What we eat is one of the best defenses against getting sick in the winter. The supplement industry would love to sell you all sorts of vitamins to “boost your immune system” but our immune systems don’t really work that way.
Immune systems are complicated creatures and there is still so much we don’t know. Our gut, our brain and so many other parts of our body dictate how we react to getting sick. Sometimes our immune systems are overreactive and confused, as in we get diagnosed with an autoimmune disease.
Food is always your best medicine first. To keep strong this season gravitate towards citrus fruits, garlic, ginger, green vegetables such as broccoli, kale and spinach, sweet potatoes, and spices such as turmeric (one of the best).
I’d been hearing about Fire Cider for a long time and decided to give myself even more of an edge by finally making it. It’s not difficult at all, it just takes a while to meld and ferment together, so wait I must for its immune properties to help.
There are too many versions to count on the internet on how to make Fire Cider. At its core it is a blend of apple cider vinegar and a variety of garlic, ginger, citrus, herbs, spices and other immune supportive foods. After a couple of weeks, you strain and drink. Just a little a day is supposed to keep the doctor away. I’ll let you know how it goes. And tastes.

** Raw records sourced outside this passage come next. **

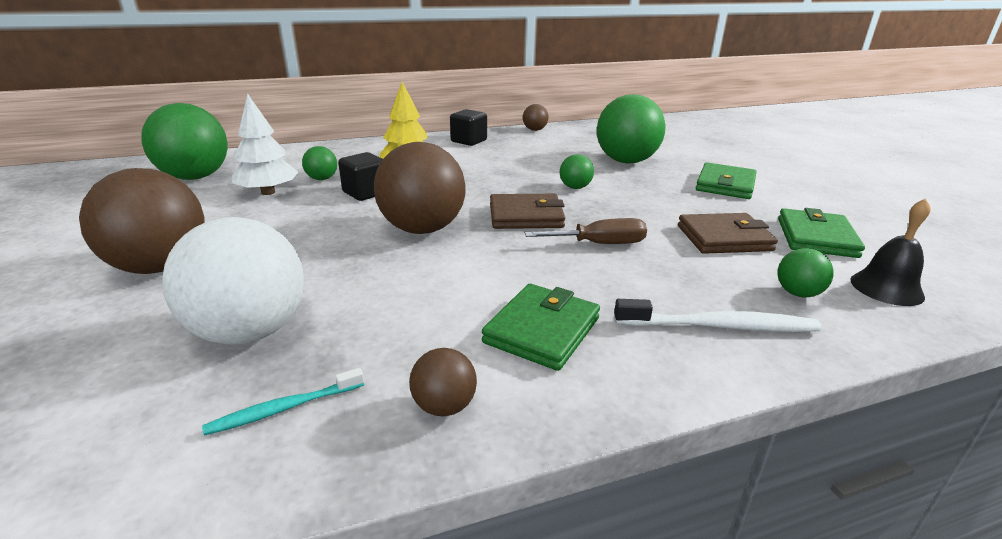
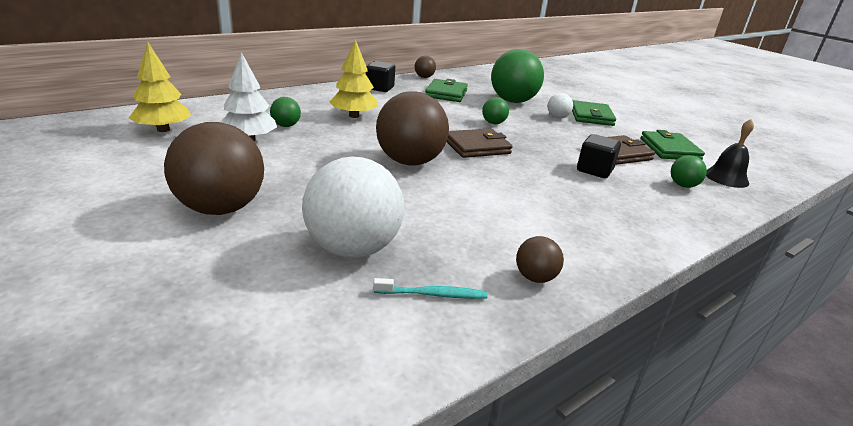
camera: 20 degrees left, 0 degrees up
(195, 177) = (163, 130): green ball -> yellow tree
(285, 408) = (432, 294): turquoise toothbrush -> turquoise toothbrush turned 135 degrees counterclockwise
(365, 193) = (336, 136): black cube -> black cube (594, 170)
(542, 330) = (554, 224): green wallet -> green wallet (446, 93)
(600, 244) = (544, 163): brown screwdriver -> none
(672, 184) = (557, 117): none -> white ball
(718, 326) = (654, 210): white toothbrush -> none

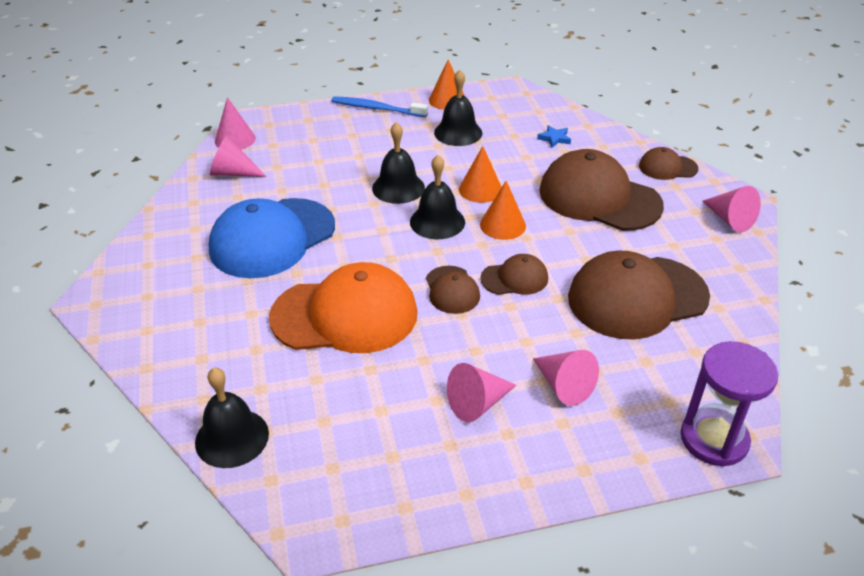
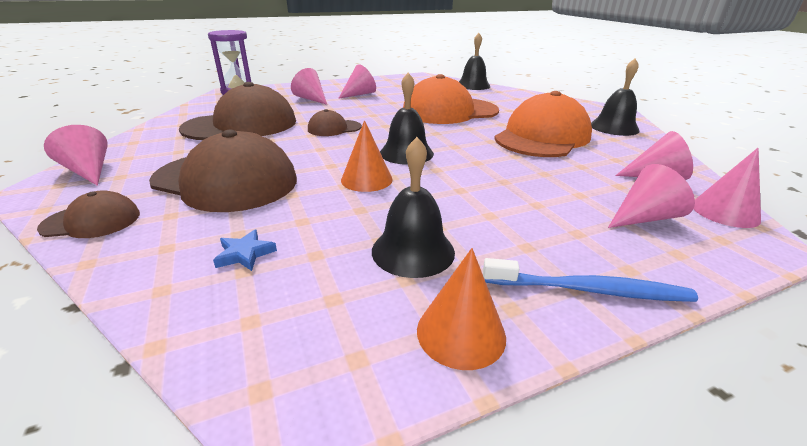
camera: 170 degrees right, 10 degrees down
(272, 238) = (542, 137): blue cap -> orange cap
(296, 140) = (644, 217): none -> pink cone
(398, 187) = (461, 175): black bell -> black bell (614, 127)
(452, 290) = (382, 122): brown cap -> none
(502, 225) = (342, 154): orange cone -> none

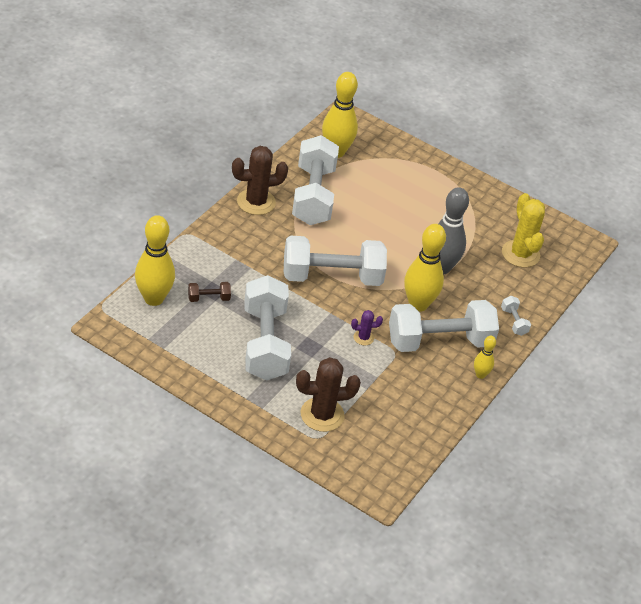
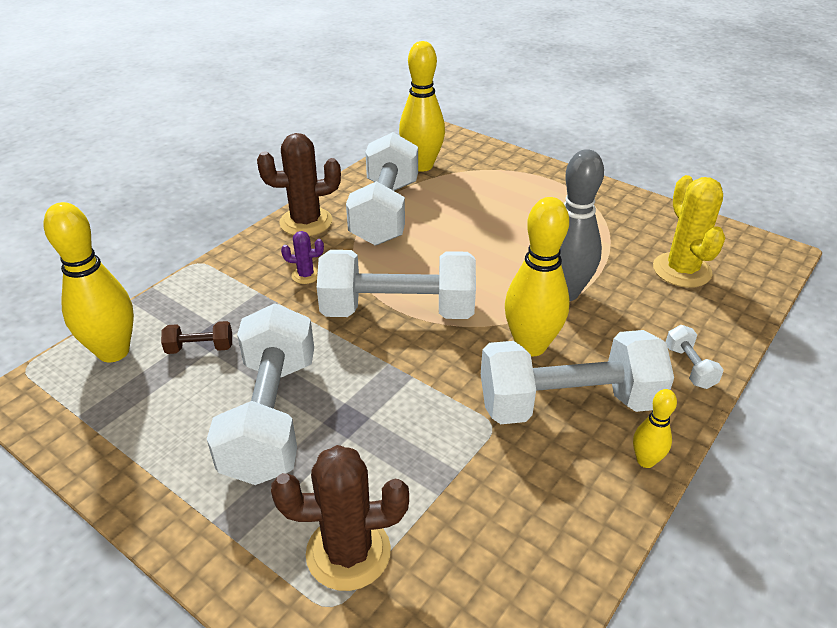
camera: 10 degrees right, 5 degrees down
(363, 338) = (439, 401): purple cactus -> purple cactus (306, 275)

Immune Building Fire Cider
Makes about 4 cups
1/2 cup peeled and diced horseradish
1/2 cup peeled and diced garlic
1/2 cup peeled and diced onion
1/4 cup peeled and diced ginger
1/4 cup peeled and diced turmeric
1 habanero chile, split in half
1 orange, quartered and thinly sliced crosswise
1/2 lemon, quartered and thinly sliced crosswise
1/2 cup chopped parsley
2 tablespoons chopped rosemary
2 tablespoons chopped thyme
1 teaspoon black peppercorns
4 cups raw unfiltered apple cider vinegar (at least 5% acidity)
1/2 cup raw honey
- Place all of the vegetables, fruits, herbs, and spices in a clean 2-quart jar. Fill the jar with the vinegar, covering all the ingredients and making sure there are no air bubbles. Cap the jar. If using a metal lid, place a piece of parchment or wax paper between the jar and the lid to prevent corrosion from the vinegar. Shake well.
- Let the jar sit for 3 to 4 weeks, shaking daily (or as often as you remember).
- Strain the vinegar into a clean jar. Add honey to taste. Refrigerate and use within a year.